## TASK BRIEF
Please give the entries again in full and exactly, without any picture.

## PROVIDED ENTRIES
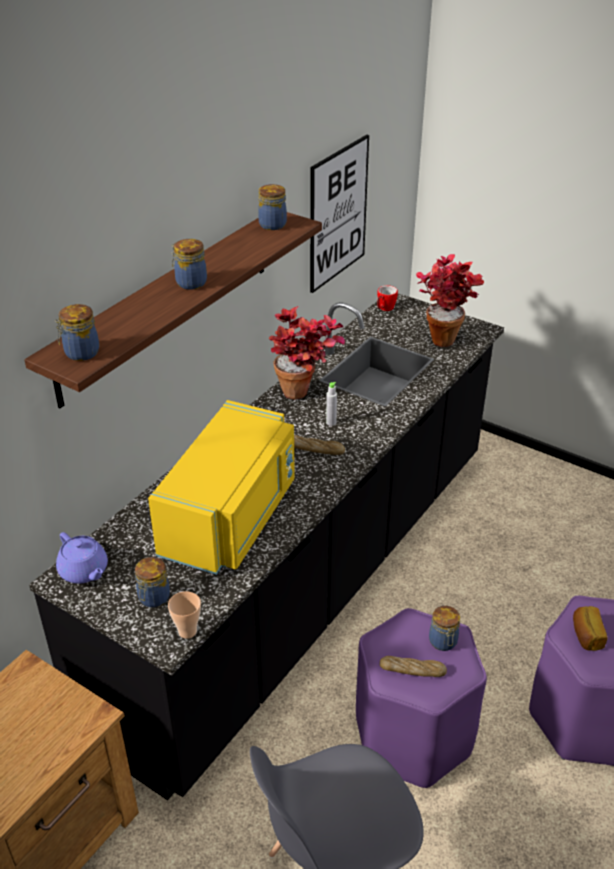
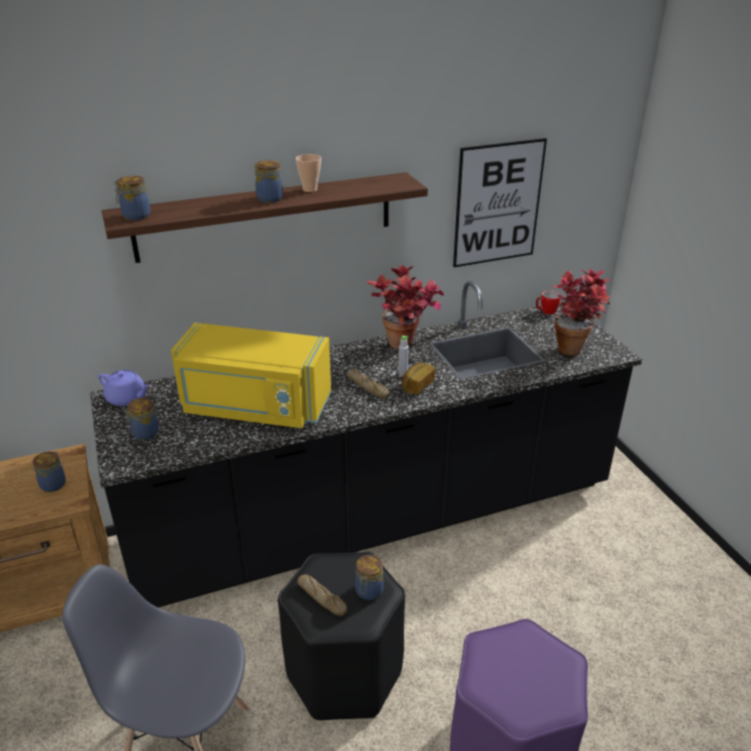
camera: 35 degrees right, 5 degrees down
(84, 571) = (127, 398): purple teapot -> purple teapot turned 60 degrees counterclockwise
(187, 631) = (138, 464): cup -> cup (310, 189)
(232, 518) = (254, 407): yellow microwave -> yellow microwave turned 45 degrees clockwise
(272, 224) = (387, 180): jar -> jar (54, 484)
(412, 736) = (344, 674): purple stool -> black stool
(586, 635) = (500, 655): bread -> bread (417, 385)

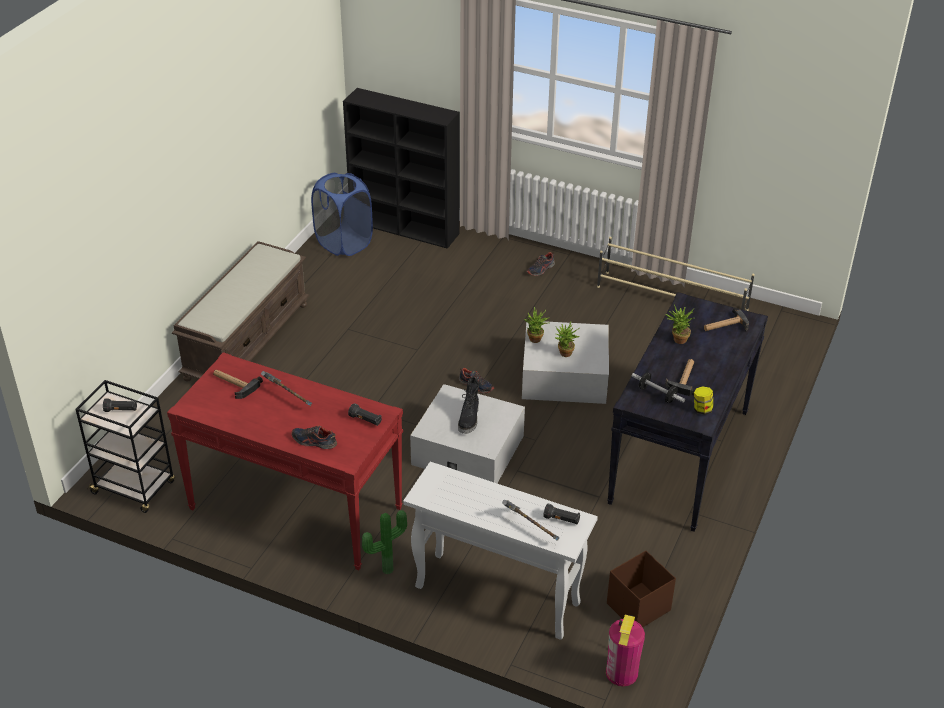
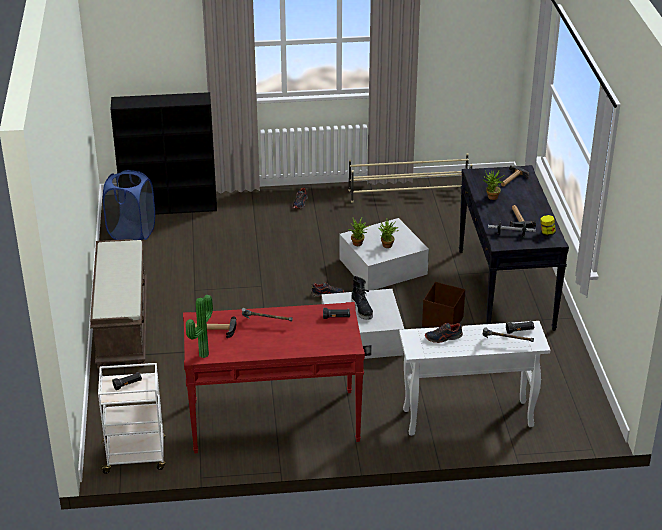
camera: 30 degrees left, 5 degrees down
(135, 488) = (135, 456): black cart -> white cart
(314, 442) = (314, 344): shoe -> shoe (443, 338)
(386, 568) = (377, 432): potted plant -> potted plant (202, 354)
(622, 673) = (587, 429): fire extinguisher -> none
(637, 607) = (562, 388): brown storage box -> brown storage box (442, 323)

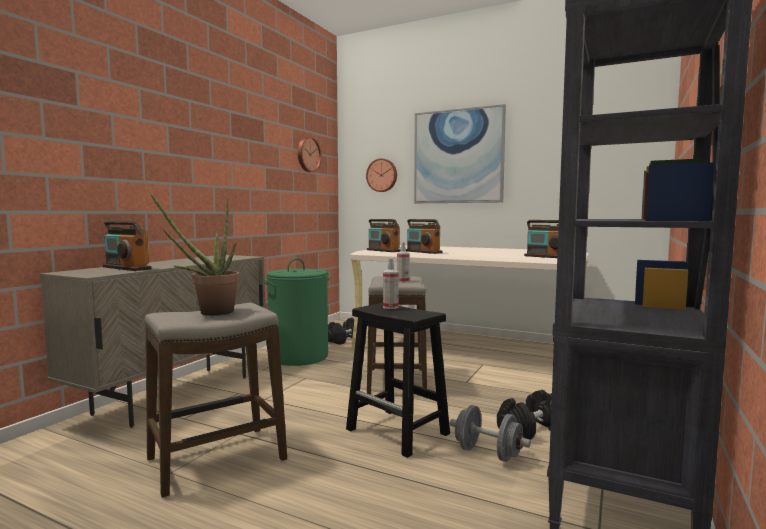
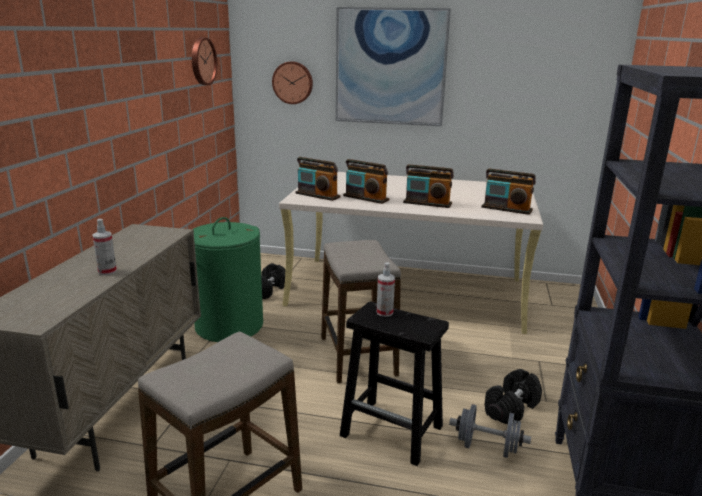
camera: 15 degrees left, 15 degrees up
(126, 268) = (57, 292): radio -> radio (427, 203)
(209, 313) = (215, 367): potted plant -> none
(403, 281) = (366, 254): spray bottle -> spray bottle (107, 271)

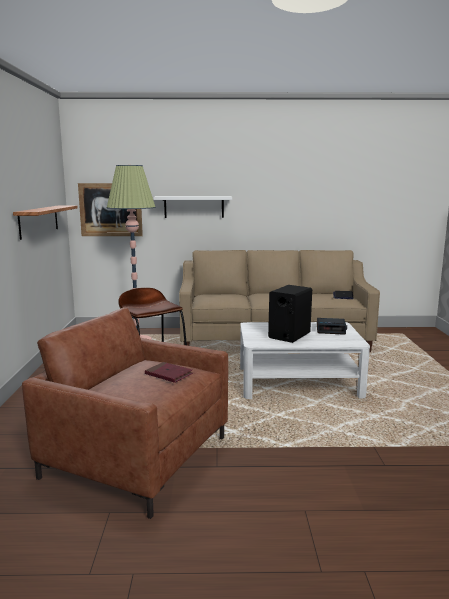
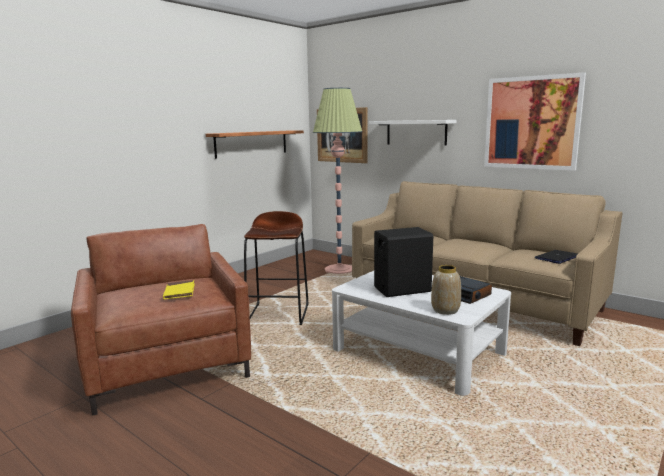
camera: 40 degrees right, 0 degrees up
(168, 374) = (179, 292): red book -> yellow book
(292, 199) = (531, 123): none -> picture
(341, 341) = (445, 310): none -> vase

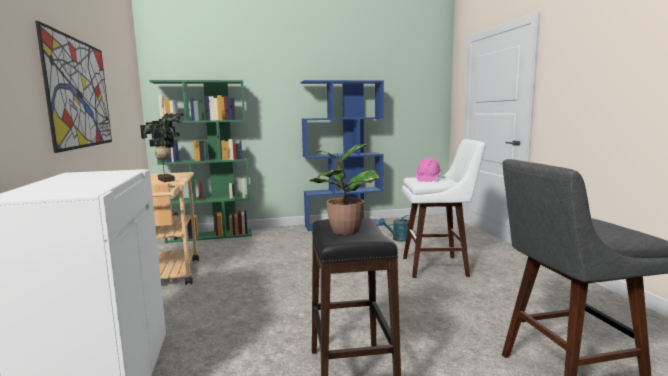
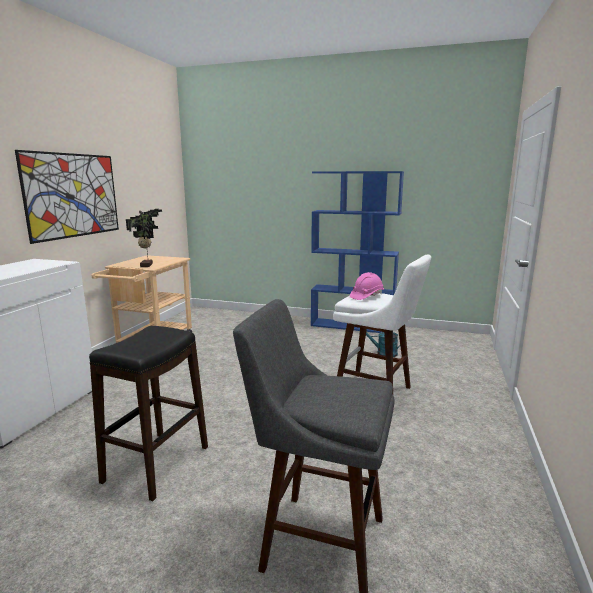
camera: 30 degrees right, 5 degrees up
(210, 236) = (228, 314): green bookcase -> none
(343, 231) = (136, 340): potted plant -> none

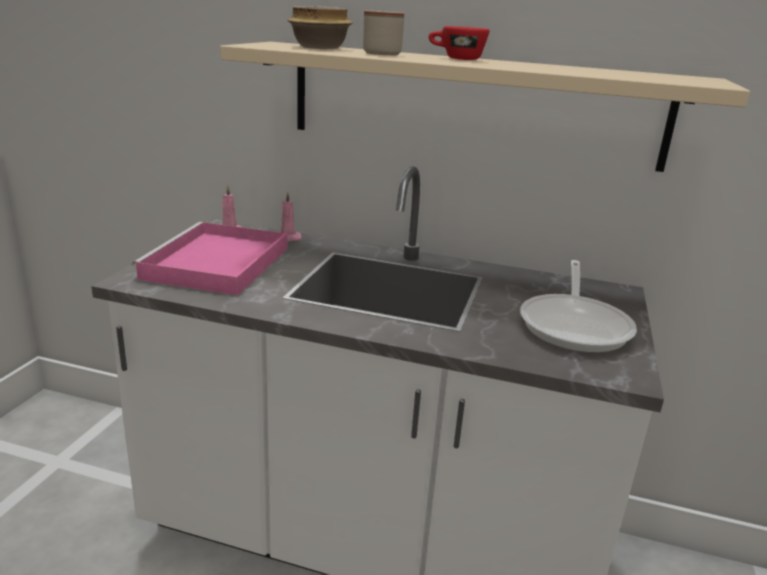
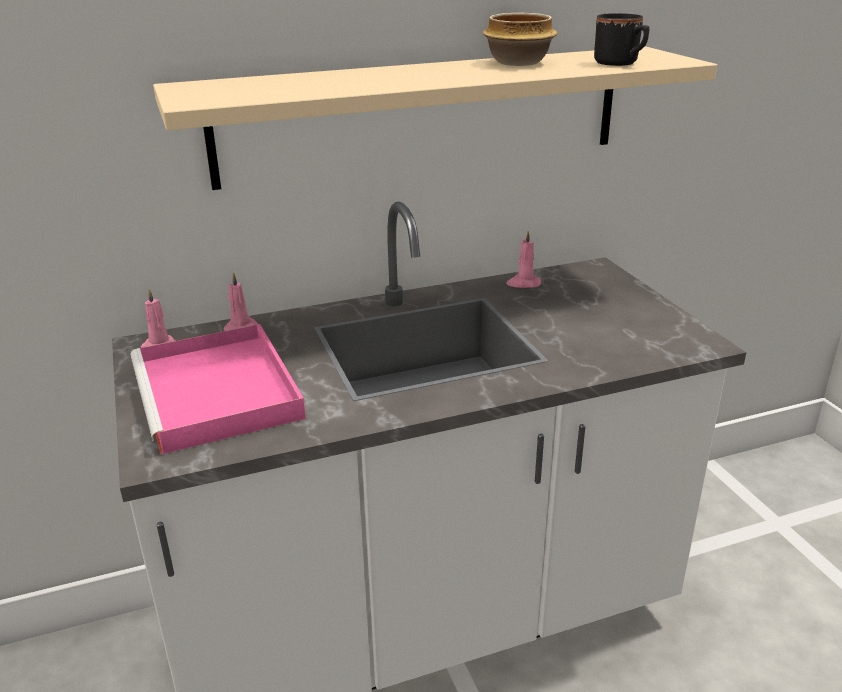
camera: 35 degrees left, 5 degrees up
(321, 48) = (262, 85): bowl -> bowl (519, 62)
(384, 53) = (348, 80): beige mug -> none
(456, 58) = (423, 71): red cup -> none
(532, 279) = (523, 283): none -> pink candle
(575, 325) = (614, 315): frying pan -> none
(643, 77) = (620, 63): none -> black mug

## WRITTEN ANSWER
camera: 35 degrees right, 5 degrees down
(84, 571) = (127, 398): purple teapot -> purple teapot turned 60 degrees counterclockwise
(187, 631) = (138, 464): cup -> cup (310, 189)
(232, 518) = (254, 407): yellow microwave -> yellow microwave turned 45 degrees clockwise
(272, 224) = (387, 180): jar -> jar (54, 484)
(412, 736) = (344, 674): purple stool -> black stool
(586, 635) = (500, 655): bread -> bread (417, 385)

camera: 30 degrees left, 5 degrees down
(135, 488) = (135, 456): black cart -> white cart
(314, 442) = (314, 344): shoe -> shoe (443, 338)
(386, 568) = (377, 432): potted plant -> potted plant (202, 354)
(622, 673) = (587, 429): fire extinguisher -> none
(637, 607) = (562, 388): brown storage box -> brown storage box (442, 323)

camera: 15 degrees left, 15 degrees up
(126, 268) = (57, 292): radio -> radio (427, 203)
(209, 313) = (215, 367): potted plant -> none
(403, 281) = (366, 254): spray bottle -> spray bottle (107, 271)

camera: 40 degrees right, 0 degrees up
(168, 374) = (179, 292): red book -> yellow book
(292, 199) = (531, 123): none -> picture
(341, 341) = (445, 310): none -> vase

camera: 30 degrees right, 5 degrees up
(210, 236) = (228, 314): green bookcase -> none
(343, 231) = (136, 340): potted plant -> none

camera: 35 degrees left, 5 degrees up
(321, 48) = (262, 85): bowl -> bowl (519, 62)
(384, 53) = (348, 80): beige mug -> none
(456, 58) = (423, 71): red cup -> none
(532, 279) = (523, 283): none -> pink candle
(575, 325) = (614, 315): frying pan -> none
(643, 77) = (620, 63): none -> black mug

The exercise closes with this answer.